Chapter 3 of Training Compute-Optimal Large Language Models
Estimating the Optimal Parameter/Token Allocation
Three independent approaches all converge on the same answer: N and D should scale equally.
Fig. 2 — Training curve envelope (Approach 1): for each FLOP budget, the optimal model size (center) and training tokens (right) are extracted from the envelope of training loss curves across model sizes 70M–10B.
Approach 1 — Training Curve Envelope
For each model size (70M–10B parameters), train for 4 different token counts with a cosine schedule matched to each token count. For each FLOP budget, identify the (N, D) pair that achieves the lowest loss. Fit a power law to the envelope of optimal points.
Result: N_opt ∝ C^0.50, D_opt ∝ C^0.50
The key: every model uses a cosine schedule calibrated to its own training duration. This is what Kaplan et al. did not do.
Approach 2 — IsoFLOP Profiles
Fix 9 FLOP budgets (6×10^18 to 3×10^21). At each budget, vary model size and set training tokens so FLOPs = constant. Plot final loss vs. parameter count — a clear valley emerges. Fit a parabola to each valley to find the optimal N.
Fig. 3 — IsoFLOP curves: each curve shows final loss vs. parameter count at a fixed compute budget. The valley gives N_opt for that budget.
Result: N_opt ∝ C^0.49, D_opt ∝ C^0.51
This approach directly answers: “for this FLOP budget, what is the optimal model size?” without interpolation.
Approach 3 — Parametric Loss Function
Model all final losses as:
L̂(N, D) = E + A/N^α + B/D^β
where:
- E = irreducible loss (entropy of natural language)

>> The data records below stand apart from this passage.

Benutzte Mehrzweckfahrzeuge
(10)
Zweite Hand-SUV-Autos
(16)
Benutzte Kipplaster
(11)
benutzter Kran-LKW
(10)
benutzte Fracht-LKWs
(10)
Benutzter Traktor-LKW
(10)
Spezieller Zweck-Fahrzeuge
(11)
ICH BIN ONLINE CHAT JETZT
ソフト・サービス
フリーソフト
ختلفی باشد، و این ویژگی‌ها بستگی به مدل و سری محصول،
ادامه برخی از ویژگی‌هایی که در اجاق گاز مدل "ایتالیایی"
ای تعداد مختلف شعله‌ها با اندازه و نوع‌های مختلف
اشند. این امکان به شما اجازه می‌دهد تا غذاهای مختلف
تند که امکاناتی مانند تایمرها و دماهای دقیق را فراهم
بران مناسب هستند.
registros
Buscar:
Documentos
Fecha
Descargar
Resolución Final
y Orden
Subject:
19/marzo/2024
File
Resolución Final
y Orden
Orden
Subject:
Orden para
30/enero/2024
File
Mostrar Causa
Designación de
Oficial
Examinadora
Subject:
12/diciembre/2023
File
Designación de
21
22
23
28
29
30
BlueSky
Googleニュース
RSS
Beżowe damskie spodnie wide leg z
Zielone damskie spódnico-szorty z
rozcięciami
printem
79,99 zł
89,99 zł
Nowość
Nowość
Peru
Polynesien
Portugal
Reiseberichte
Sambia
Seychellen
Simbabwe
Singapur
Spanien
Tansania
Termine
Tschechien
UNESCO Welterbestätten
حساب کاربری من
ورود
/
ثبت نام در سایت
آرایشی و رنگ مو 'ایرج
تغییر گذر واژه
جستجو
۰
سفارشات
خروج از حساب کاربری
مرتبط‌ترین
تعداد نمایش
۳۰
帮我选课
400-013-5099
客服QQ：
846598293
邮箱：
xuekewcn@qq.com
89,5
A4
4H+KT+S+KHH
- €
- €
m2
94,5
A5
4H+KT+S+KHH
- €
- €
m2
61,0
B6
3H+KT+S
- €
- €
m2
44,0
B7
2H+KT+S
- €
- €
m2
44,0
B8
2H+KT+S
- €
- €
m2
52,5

- A/N^α = capacity-limited excess loss (model too small)
- B/D^β = data-limited excess loss (insufficient training tokens)
Fit (A, B, E, α, β) by minimizing Huber loss (δ = 10^-3, robust to outliers) via L-BFGS over all 400+ runs. Grid initialization avoids local minima.
Efficient frontier (minimize L̂ subject to FLOPs ≈ 6ND):
Result: N_opt ∝ C^0.46, D_opt ∝ C^0.54
Approach 3 gives the most conservative (smallest) N_opt due to observed curvature in the frontier at high compute (see Appendix E).
Fig. 4 — Parametric fit and efficient frontier: contour plot of L̂(N, D) (left) and isoFLOP slices (right). The efficient frontier (blue) is the Pareto-optimal boundary.
Summary — All Three Approaches vs. Kaplan et al.
| Approach | N_opt ∝ C^a | D_opt ∝ C^b |
|---|---|---|
| 1. Training curve envelope | 0.50 | 0.50 |
| 2. IsoFLOP profiles | 0.49 | 0.51 |
| 3. Parametric fit | 0.46 | 0.54 |
| Kaplan et al. (2020) | 0.73 | 0.27 |
Practical Look-Up Table (Approach 1)
| Model size | FLOPs required | Training tokens required |
|---|---|---|
| 1B | 1.21×10^20 | 20.2B |
| 10B | 1.23×10^22 | 205B |
| 67B | 5.76×10^23 (Gopher budget) | 1.5T |
| 175B | 3.85×10^24 | 3.7T |
| 280B | 9.90×10^24 | 5.9T |
| 520B | 3.43×10^25 | 11.0T |
A 175B-parameter model should be trained on 3.7 trillion tokens for compute-optimal training — 12× more than GPT-3 received. A 1T parameter model is not optimal unless the compute budget exceeds ~10^26 FLOPs (>250× Gopher).